Work instructions:
Could you return all of the entries below exactly, minus the pictures?

Source data:
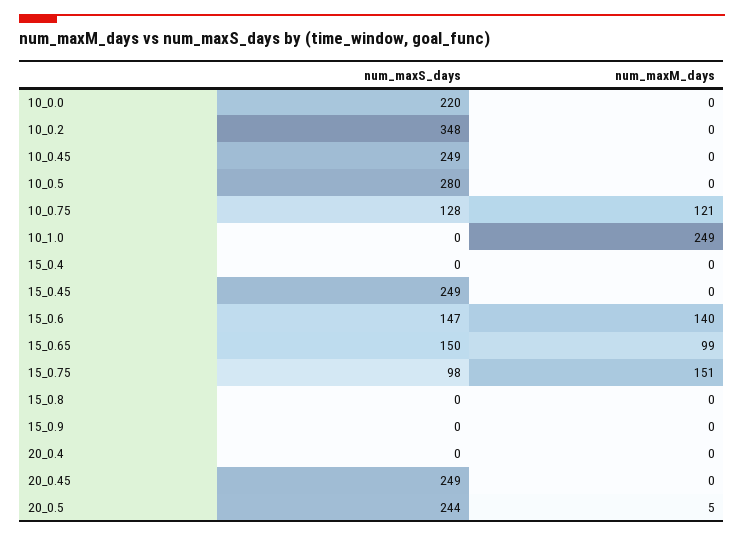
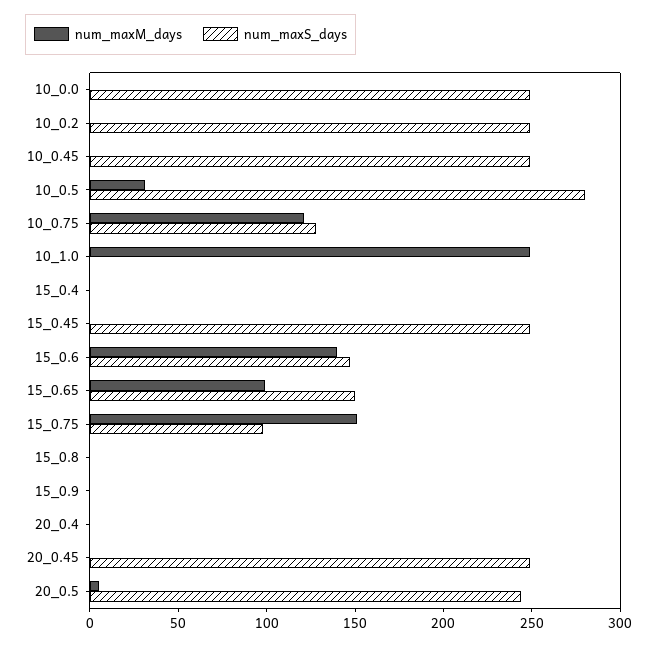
  {
    "num_maxS_days": {
-     "10_0.0": 220,
+     "10_0.0": 250,
-     "10_0.2": 348,
+     "10_0.2": 250,
      "10_0.45": 249,
      "10_0.5": 280,
      "10_0.75": 128,
      "10_1.0": 0,
      "15_0.4": 0,
      "15_0.45": 249,
      "15_0.6": 147,
      "15_0.65": 150,
      "15_0.75": 98,
      "15_0.8": 0,
      "15_0.9": 0,
      "20_0.4": 0,
      "20_0.45": 249,
      "20_0.5": 244
    },
    "num_maxM_days": {
      "10_0.0": 0,
      "10_0.2": 0,
      "10_0.45": 0,
-     "10_0.5": 0,
+     "10_0.5": 30,
      "10_0.75": 121,
      "10_1.0": 249,
      "15_0.4": 0,
      "15_0.45": 0,
      "15_0.6": 140,
      "15_0.65": 99,
      "15_0.75": 151,
      "15_0.8": 0,
      "15_0.9": 0,
      "20_0.4": 0,
      "20_0.45": 0,
      "20_0.5": 5
    }
  }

Exercise output:
  {
    "num_maxS_days": {
-     "10_0.0": 220,
+     "10_0.0": 250,
-     "10_0.2": 348,
+     "10_0.2": 250,
      "10_0.45": 249,
      "10_0.5": 280,
      "10_0.75": 128,
      "10_1.0": 0,
      "15_0.4": 0,
      "15_0.45": 249,
      "15_0.6": 147,
      "15_0.65": 150,
      "15_0.75": 98,
      "15_0.8": 0,
      "15_0.9": 0,
      "20_0.4": 0,
      "20_0.45": 249,
      "20_0.5": 244
    },
    "num_maxM_days": {
      "10_0.0": 0,
      "10_0.2": 0,
      "10_0.45": 0,
-     "10_0.5": 0,
+     "10_0.5": 30,
      "10_0.75": 121,
      "10_1.0": 249,
      "15_0.4": 0,
      "15_0.45": 0,
      "15_0.6": 140,
      "15_0.65": 99,
      "15_0.75": 151,
      "15_0.8": 0,
      "15_0.9": 0,
      "20_0.4": 0,
      "20_0.45": 0,
      "20_0.5": 5
    }
  }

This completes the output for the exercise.